Here's how Uber's product chief uses AI at work — and one tool he's going to use next

Uber's chief product officer has one AI tool on his to-do list.
In an episode of "Lenny's Podcast" released on Sunday, Uber's product chief, Sachin Kansal, shared two ways he is using AI for his everyday tasks at the ride-hailing giant and how he plans to add NotebookLM to his AI suite.
Kansal joined Uber eight years ago as its director of product management after working at cybersecurity and taxi startups. He became Uber's product chief last year.
Kansal said he uses OpenAI's ChatGPT and Google's Gemini to summarize long reports.
"Some of these reports, they're 50 to 100 pages long," he said. "I will never have the time to read them."

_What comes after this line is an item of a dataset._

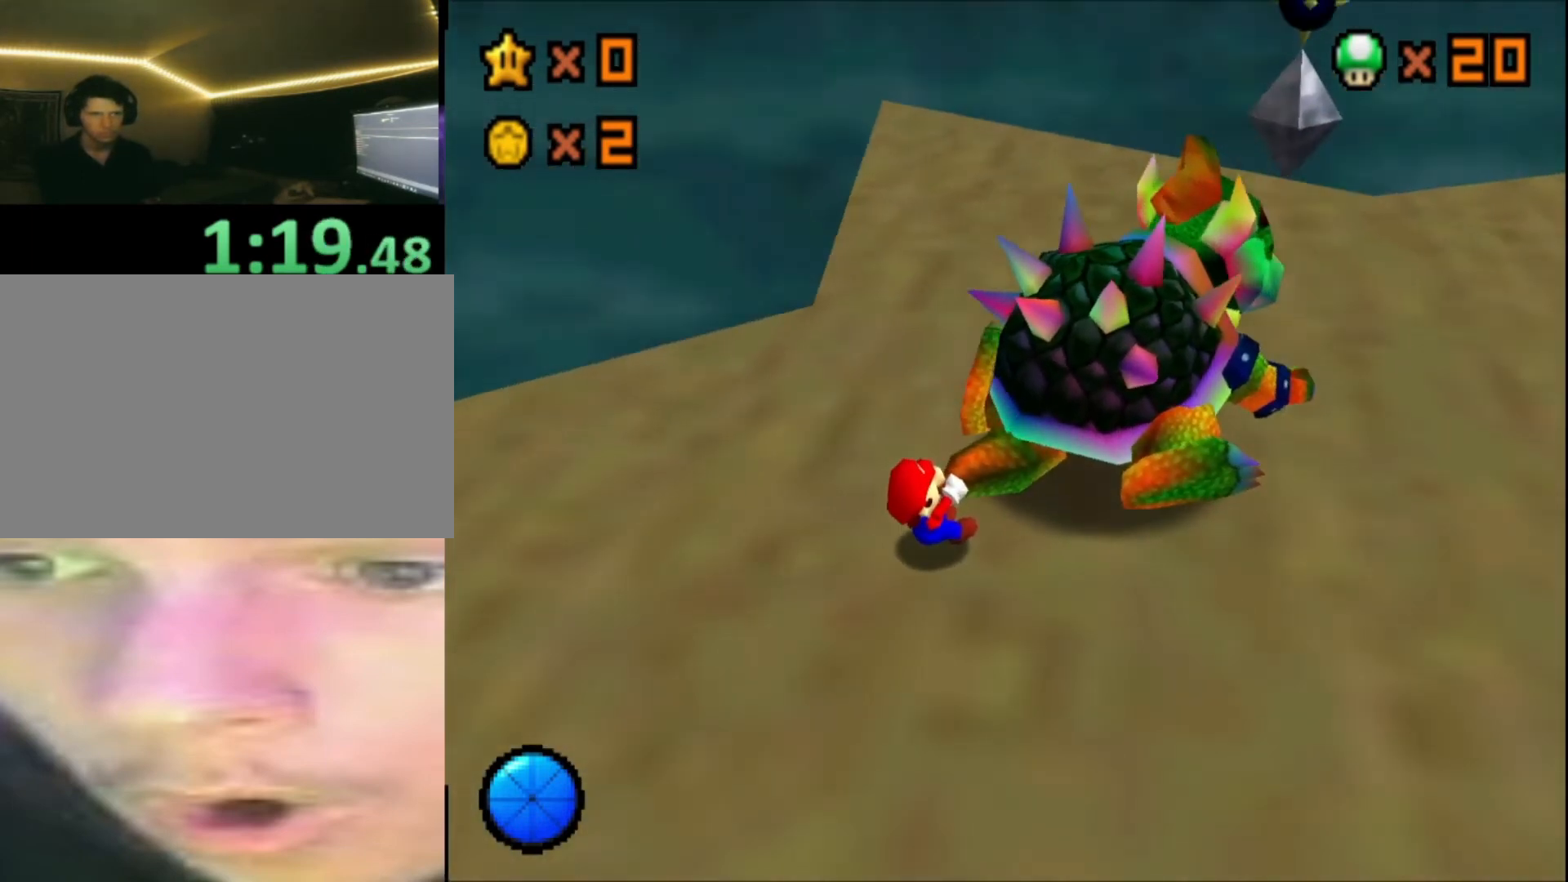
{"buttons": [], "left_stick": "right", "right_stick": "center", "events": [[40, "left_stick", "up"], [120, "right_stick", "center"], [160, "left_stick", "down"], [200, "right_stick", "right"], [240, "left_stick", "right"], [320, "left_stick", "up-left"], [320, "right_stick", "center"], [400, "left_stick", "down-left"], [520, "left_stick", "right"]]}
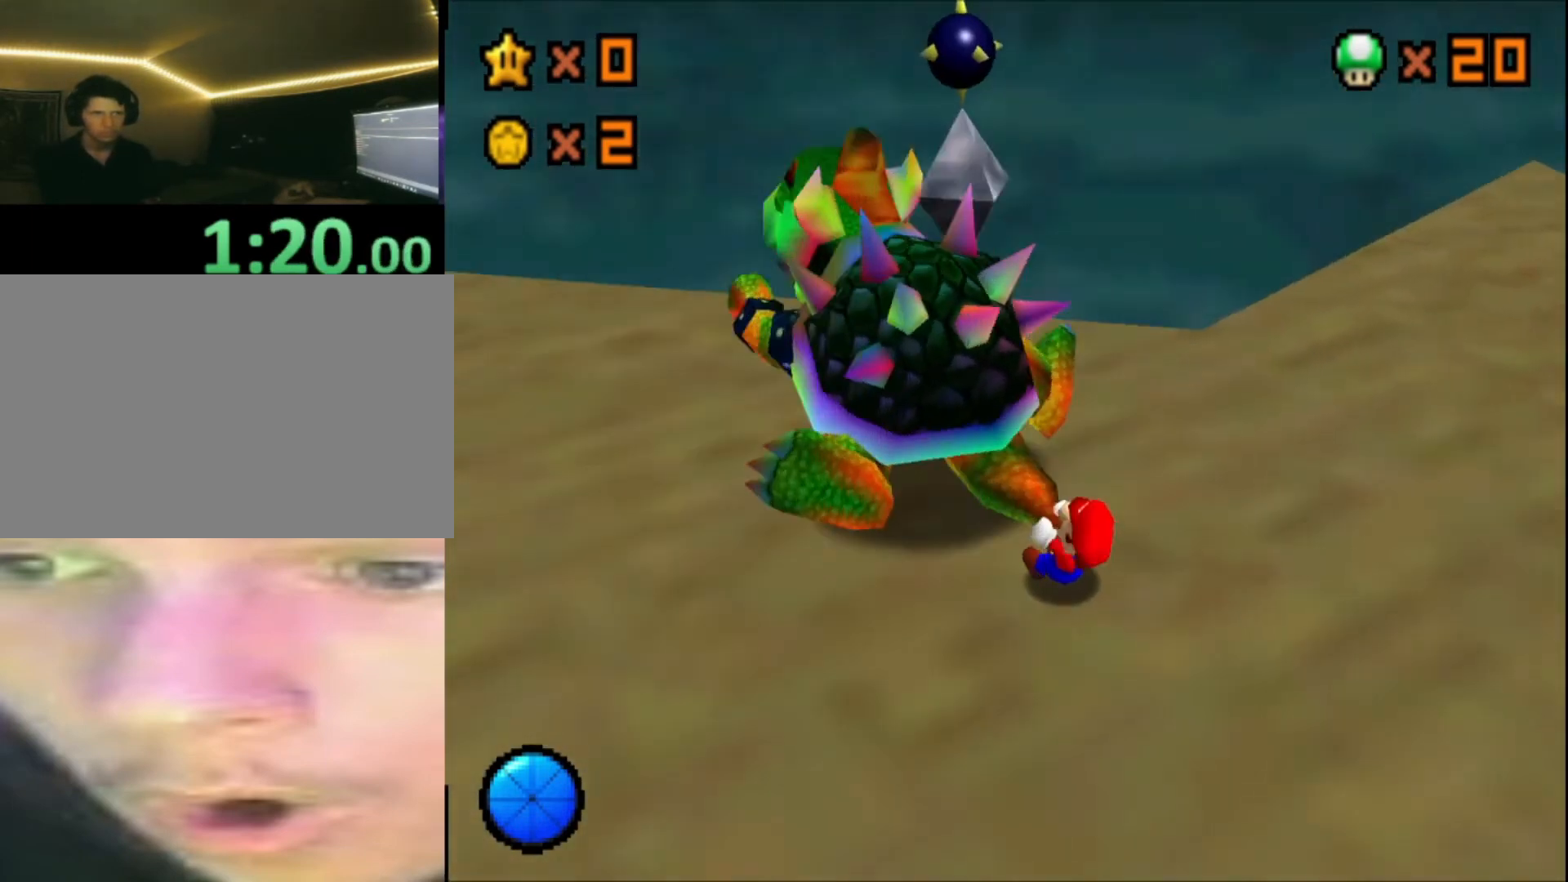
{"buttons": [], "left_stick": "right", "right_stick": "center", "events": [[40, "left_stick", "up"], [120, "left_stick", "down-left"], [240, "left_stick", "right"], [320, "left_stick", "left"], [440, "left_stick", "right"]]}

He said he uses the chatbots to acquaint himself with what's happening and how riders are feeling in Uber's various markets, such as South Africa, Brazil, and Korea.
The CPO said his second use case is treating AI like a research assistant, because some large language models now offer a deep research feature.
Kansal gave a recent example of when his team was thinking about a new driver feature. He asked ChatGPT's deep research mode about what drivers may think of the add-on.
"It's an amazing research assistant and it's absolutely a starting point for a brainstorm with my team with some really, really good ideas," the CPO said.
In April, Uber's CEO, Dara Khosrowshahi, said that not enough of his 30,000-odd employees are using AI. He said learning to work with AI agents to code is "going to be an absolute necessity at Uber within a year."
Uber did not immediately respond to a request for comment from Business Insider.
Kansal's next tool: NotebookLM
On the podcast, Kansal also highlighted NotebookLM, Google Lab's research and note-taking tool, which is especially helpful for interacting with documents. He said he doesn't use the product yet, but wants to.
"I know a lot of people who have started using it, and that is the next thing that I'm going to use," he said.
"Just to be able to build an audio podcast based on a bunch of information that you can consume. I think that's awesome," he added. Kansal was referring to the "Audio Overview" feature, which summarizes uploaded content in the form of two AIs having a voice discussion.
NotebookLM was launched in mid-2023 and has quickly become a must-have tool for researchers and AI enthusiasts.
Andrej Karpathy, Tesla's former director of AI and OpenAI cofounder, is among those who have praised the tool and its podcast feature.
"It's possible that NotebookLM podcast episode generation is touching on a whole new territory of highly compelling LLM product formats," he said in a September post on X. "Feels reminiscent of ChatGPT. Maybe I'm overreacting."